Work to be completed:
Rewrite the mailing-list message between "No because the" and "are not owners.", inclusive, putting "public property" in place of "state property".

Supplied text:
• • • • • • •

________________________________________
From: [email protected] [[email protected]] On 
Behalf Of Joseph Green [[email protected]]
Sent: Friday, March 18, 2011 10:41 PM
To: Progressive Economics
Subject: Re: [Pen-l] Marginalism wrong or not even wrong

Hi Paul,

Paul Cockshott wrote:
> In 'Towards a New Socialism', we make it clear that in
> a planned socialist economy there is no buying and selling between
factories.

That's not exactly true. There is buying and selling between factories in
your system, but because it takes place as accounting entries kept track of
by a central authority, you think it isn't real buying and selling. But in
fact, since the economic accounts kept with these accounting entries
determine what happens to the factories, including whether they stay open, it
has the same economic effect as real buying and selling. You rename the
economic entities as "projects", and you merge the central bank with the
planning authorities, but real buying and selling exists.
-------------------------

No because the products are state property all along. We call things projects
to make the analogy with big capitalist firms which have projects to develop
particular products, but these projects are not separate juridical entities
owning property. For accounting purposes they function as cost centers
but they are not owners.
---------------------------

Let's look at this a little closer. In your book, you and Cottrell also state
that the Soviet Union, from 1928-1931 on, was a socialist society  (which I
disagree with), although not the type you prefer. (See pp. 2. 174) And your
discussion of central planning in this book and the articles you refer to is
a modification of the Soviet methods, such as the proposals by Kantorovich.

• • • • • • •

Dataset section:
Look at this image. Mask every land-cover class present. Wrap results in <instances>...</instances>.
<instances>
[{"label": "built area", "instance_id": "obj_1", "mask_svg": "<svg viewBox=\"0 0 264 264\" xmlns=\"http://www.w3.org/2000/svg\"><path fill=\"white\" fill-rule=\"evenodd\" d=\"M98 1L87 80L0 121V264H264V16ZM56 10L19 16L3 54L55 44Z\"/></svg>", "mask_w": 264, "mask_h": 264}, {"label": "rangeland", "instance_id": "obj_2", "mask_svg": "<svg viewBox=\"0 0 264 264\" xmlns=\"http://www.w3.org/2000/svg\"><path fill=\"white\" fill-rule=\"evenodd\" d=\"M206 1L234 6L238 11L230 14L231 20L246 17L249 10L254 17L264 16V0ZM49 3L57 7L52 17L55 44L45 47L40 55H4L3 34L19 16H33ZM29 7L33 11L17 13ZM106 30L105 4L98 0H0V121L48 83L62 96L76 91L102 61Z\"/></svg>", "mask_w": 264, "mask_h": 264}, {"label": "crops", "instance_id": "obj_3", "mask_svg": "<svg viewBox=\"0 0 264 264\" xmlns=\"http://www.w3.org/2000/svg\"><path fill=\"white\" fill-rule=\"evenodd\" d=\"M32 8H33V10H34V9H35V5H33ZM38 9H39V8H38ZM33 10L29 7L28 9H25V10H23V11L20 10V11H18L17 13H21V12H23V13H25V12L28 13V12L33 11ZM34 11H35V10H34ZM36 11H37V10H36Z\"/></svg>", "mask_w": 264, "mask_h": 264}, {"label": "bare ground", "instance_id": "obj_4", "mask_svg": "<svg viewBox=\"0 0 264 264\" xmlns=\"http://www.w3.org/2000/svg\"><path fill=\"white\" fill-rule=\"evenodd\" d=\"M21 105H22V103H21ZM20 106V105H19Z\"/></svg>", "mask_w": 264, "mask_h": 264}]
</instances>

• • • • • • •

Answer for the task:
No because the products are public property all along. We call things projects
to make the analogy with big capitalist firms which have projects to develop
particular products, but these projects are not separate juridical entities
owning property. For accounting purposes they function as cost centers
but they are not owners.